Eph. 4:12 to prepare God's people for works of service, so that the body of Christ may be built up

How blessed you are the have a family that loves you so much, and to serve unconditionally. In my few years on this earth, I have seen several men and women, ministers included were their identity is in their work, and it show up when they or down sick, injured, or retire. Or some confuse works for service. This is a question I ask myself often when on a mission trip or serving as an ATD for a bible study etc. Am I loving the work, the recognition, or am I serving God and others (denying self and putting others first). Do others see Christ in me or just me? It seems to be a constant battle between the two. I think PRIDE plays a big role here, all like recognition for what we do whether it’s working or serving. God created me for His worship and His glory; works (serving) is a natural response of those who are truly saved, who step out in faith when God calls them to serve.
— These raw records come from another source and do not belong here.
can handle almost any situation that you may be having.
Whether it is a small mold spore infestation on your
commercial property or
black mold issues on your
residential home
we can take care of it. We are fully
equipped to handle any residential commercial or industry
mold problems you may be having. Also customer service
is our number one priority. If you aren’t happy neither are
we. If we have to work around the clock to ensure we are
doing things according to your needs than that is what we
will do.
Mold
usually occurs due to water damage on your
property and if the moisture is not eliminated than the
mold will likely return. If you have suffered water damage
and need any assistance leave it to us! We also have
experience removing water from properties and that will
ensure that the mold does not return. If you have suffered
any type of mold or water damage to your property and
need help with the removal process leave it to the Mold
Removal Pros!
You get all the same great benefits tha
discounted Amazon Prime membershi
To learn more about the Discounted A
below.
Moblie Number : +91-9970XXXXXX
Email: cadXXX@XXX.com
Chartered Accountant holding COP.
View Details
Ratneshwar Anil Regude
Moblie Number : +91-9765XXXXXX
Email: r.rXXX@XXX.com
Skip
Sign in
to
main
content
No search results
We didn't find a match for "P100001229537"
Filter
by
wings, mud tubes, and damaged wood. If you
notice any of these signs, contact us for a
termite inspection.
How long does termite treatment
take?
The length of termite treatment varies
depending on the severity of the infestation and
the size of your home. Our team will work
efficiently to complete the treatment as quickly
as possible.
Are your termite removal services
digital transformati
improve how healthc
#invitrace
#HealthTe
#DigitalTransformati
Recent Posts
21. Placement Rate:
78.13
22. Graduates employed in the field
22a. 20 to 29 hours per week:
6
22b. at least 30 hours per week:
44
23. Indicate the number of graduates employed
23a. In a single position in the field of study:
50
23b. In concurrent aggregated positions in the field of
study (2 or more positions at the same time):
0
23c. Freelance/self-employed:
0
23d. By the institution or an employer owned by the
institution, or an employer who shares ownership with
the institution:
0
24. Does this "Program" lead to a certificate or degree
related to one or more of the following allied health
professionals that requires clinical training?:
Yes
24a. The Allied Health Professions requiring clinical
Serve God first, family, and then job (ministry, mission, etc.).
All that said, I feel your pain, I hate being sick or down in any way. But God has a sense of humor; it’s called the aging process.
Just sharing my thoughts. Norma

Woody Woodward said...

My dear brother, I have only been “down for the count” one time in the almost 21 years Cheri and I have been married. Like you, I felt badly about doing nothing, and the awful catheter made my ego about as low as a snakes belly, but like you also, the joy beyond words, experiencing my precious wife’s constant devoted care, combined with such absolute untiring love. So drink it in brother and rest in this “didactic” fact: God has allowed this to occur for HIS greater purpose, maybe it was to simply allow you to drink in the lavish love HE has so graciously surrounded you with.
We love you and prayed for you last evening in our HFG

Jack Sawyer said...

In many ways receiving from others can be so much harder than giving. In God's good providence, I had to live this way for several years--once my late wife, Kim, became a quadriplegic. Her circumstances took a small village of volunteers to manage. I can testify that it can be like a pinched nerve in a guy's life. My "thank yous" to others never seemed to really make me feel much better (it seemed not enough). I too wanted to do something in return. Of course, it was even worse for my late wife Kim; in fact, it was perhaps her greatest trial every day. Anytime I found some way to restore even a small level of her independence, she was enormously grateful. We both learned much in those days about our creaturely fragility, painful as it was. God's grace to you and your family as you find your way through these frustrating times.

Reepicheep said...

Good words friends. Thanks.

Brother Titus said...

Pastor, I hate to say it, but you honestly sound really bad-off. It sounds like you really need to talk to a Christian (pastor) brother about your situation to get right with God again. Please do that. I would also recommend reading Ps. 139 every day for a week, with the eyes of faith and expectancy. That really will help.

Reepicheep said...

BT, Thanks for your concern...I praise God for this situation. It's helping me confront my sin of self-sufficiency and pride. I'm thankful for many solid people of God to hold me accountable. MUCH still to learn and confront.